The interesting thing is it actually ended up happening! Just not in the way I expected it to. A mere two months after writing that affirmation in my journal, I was contacted by an entertainment company in the US and flown out to do a seven-city tour, beginning my career as a professional, paid entertainer. It was only in looking back over my entries, years later, that I realized I had set an affirmation and it had come true. But here’s the real secret: it came true because of YEARS of hard, dedicated work. Prior to being flown out to the states, I had spent a couple of years perfecting my act in nursing homes across Ontario and later, debuting a one-man show (self-produced, self-directed) at to a room of 200 people-–in which I had seriously bombed. I did, however, come away with great footage. I spent months editing it into a decent looking reel and it was that demo that caught the attention of the entertainment company almost a year later. Within three months of my written affirmation, I had expanded my reach as a performer, internationally. Not in the way I expected to, but I had done it. Hard work + positive intentions was the formula.

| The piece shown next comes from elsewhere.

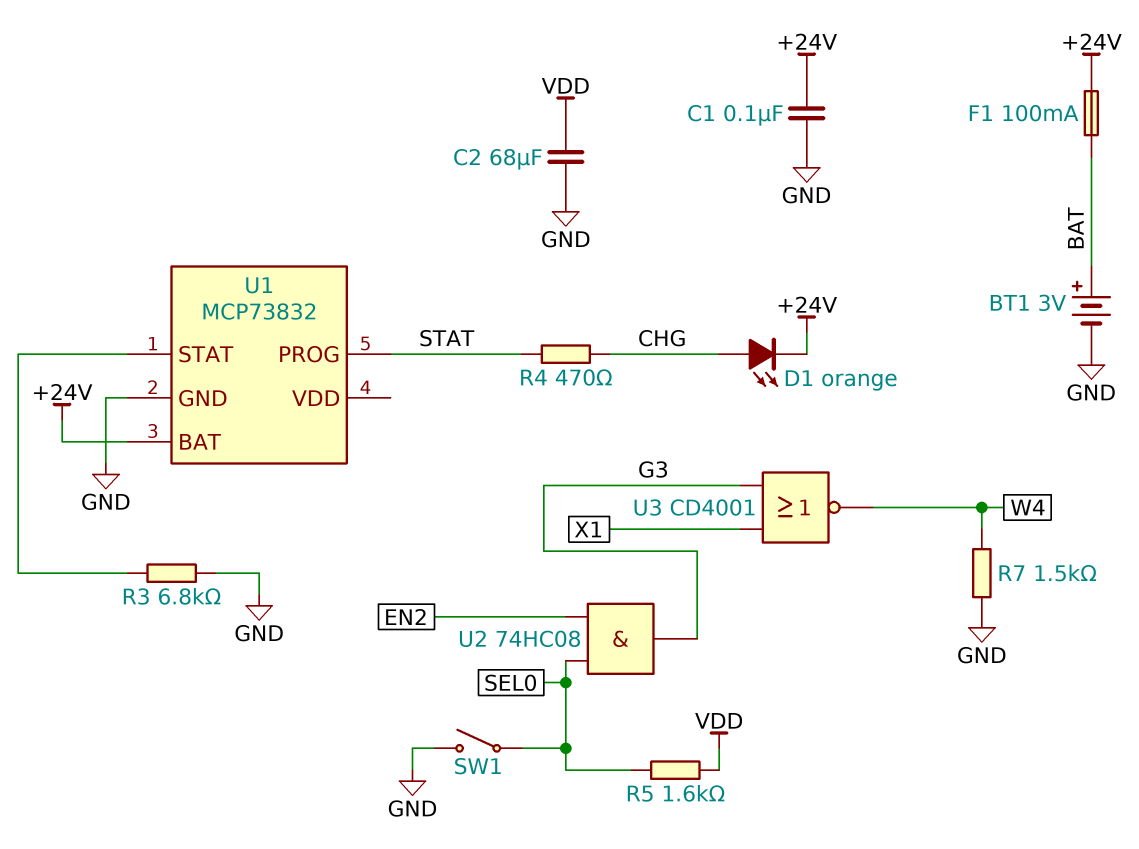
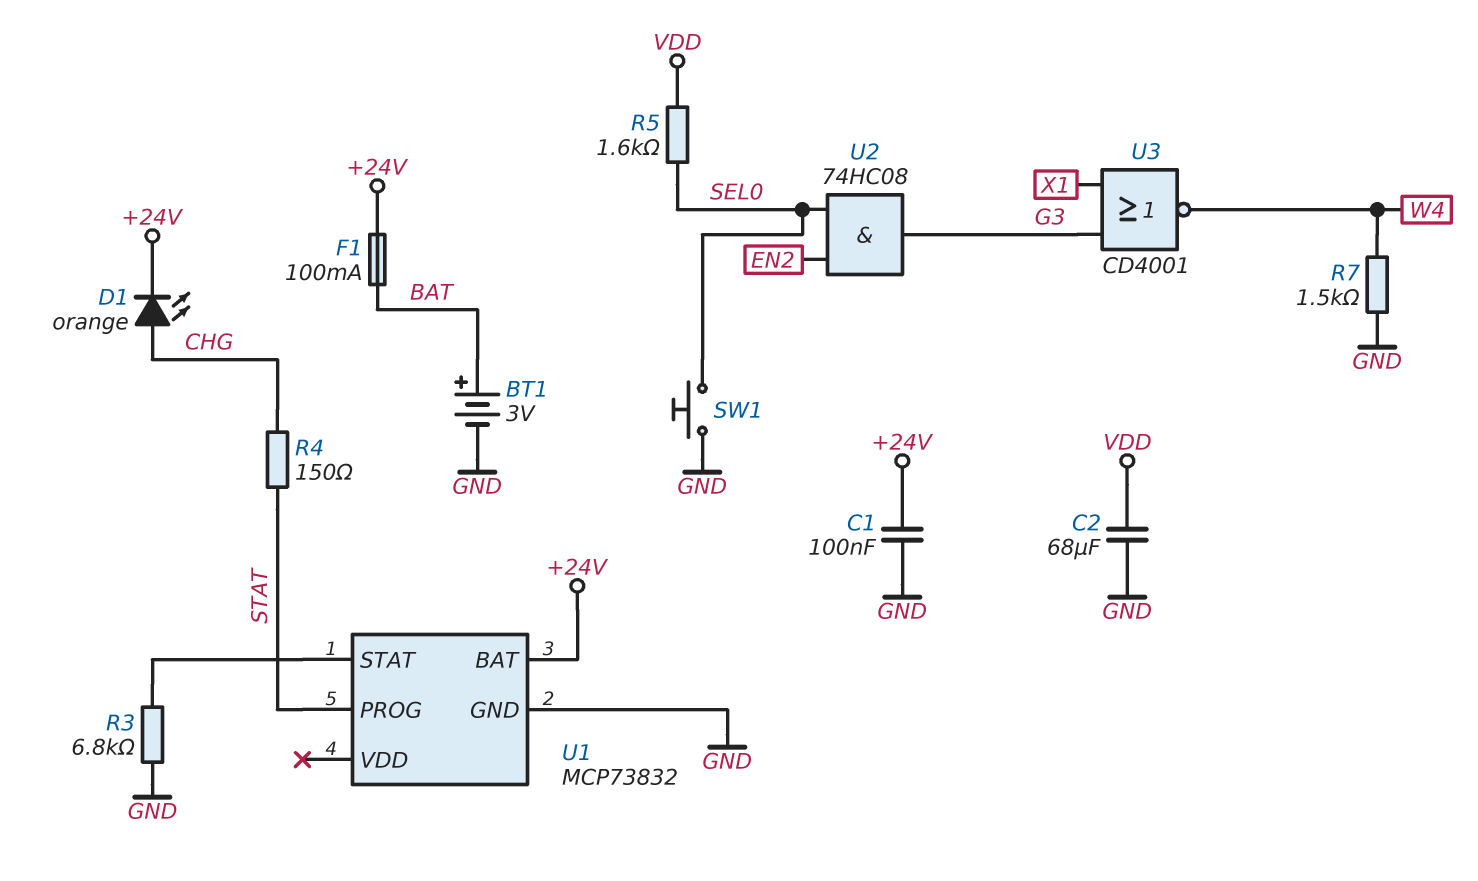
R4: 470 (CHG, STAT) -> 150 (CHG, STAT)
SW1: switch (GND, SEL0) -> button (GND, SEL0)

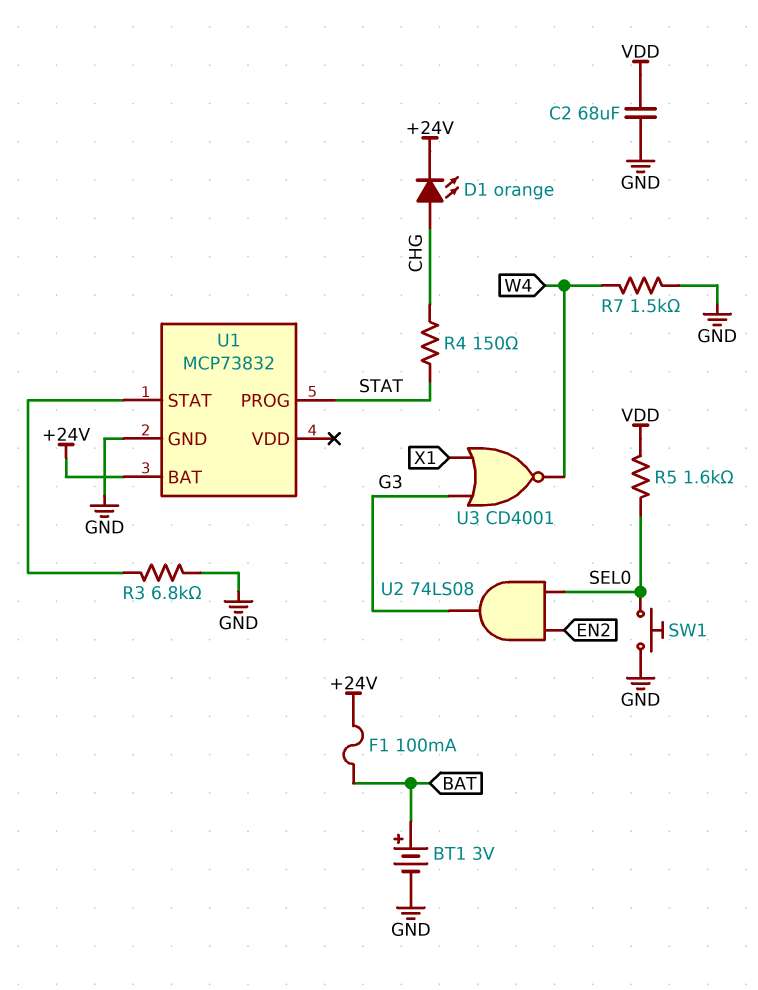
C1: 100nF (+24V, GND) -> none
U2: AND 74HC08 (in EN2, in SEL0, out G3) -> AND 74LS08 (in EN2, in SEL0, out G3)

Your dreams won’t happen the way you expect them to. It’s a truth I’ve come to realize. A large part of life is being open to opportunities and following the threads to see where they lead. And this is where positive affirmation actually is a very good thing. It’s true, we do shape our own realities. If we think negatively and only lament over our current situation (finances, relationships, work, etc…) then we close ourselves off to seeing the opportunities that could change it. It’s not that the opportunities aren’t there or that they magically manifest out of thin air if we start thinking positively. They are always there, but if we are too preoccupied with our frustrations, we simply won’t see them. When we set positive affirmations (I will turn my financial situation around, I will get an agent, I will get 100 followers on Medium — Lord knows, I see that intention on here a lot), we open ourselves up to seeing the opportunities that could lead to those outcomes.
And the truth of it all? You’ll rarely notice when it actually does come to fruition. Since I was 13, I had dreamed of doing a professional Dean Martin & Jerry Lewis tribute act. It took years of performing for hundreds of seniors, bombing in front of 200 people, touring the US with a show to finally land the incredible concert I ended up doing for over three years and 100 performances. I barely noticed when it all happened. One day, I just took a step back and thought “Wow…it’s exactly what I wanted!” It didn’t come out of thin air. It came out of picturing, dreaming it, but then applying hard, concrete, determined action. Years of it. When I decided I wanted to focus more on speaking, within a month I booked two gigs and an emcee engagement, and a TEDx talk in 2020. It wasn’t magic. It took hard, strategic platform building of my website and online presence.
Forget The Secret. It’s problematic at best. Don’t even call it The Law of Attraction if that’s too ‘New Age’ for you. Do use affirmations. Do set intentions. But combine them with a steady, unprecedented work ethic. Do that and you will see the desired results, not necessarily in the way you expect or the timeline you want, but in a way that will make sense and matter in the end.
You shouldn’t want things to happen to you automatically. That takes the story out of your journey. Things will happen if you set your mind to them, if you articulate concrete goals, visualize them, and then apply the appropriate action. When you step back and look at it all, it will feel like magic. It will feel like magic in a way The Secret could never properly articulate.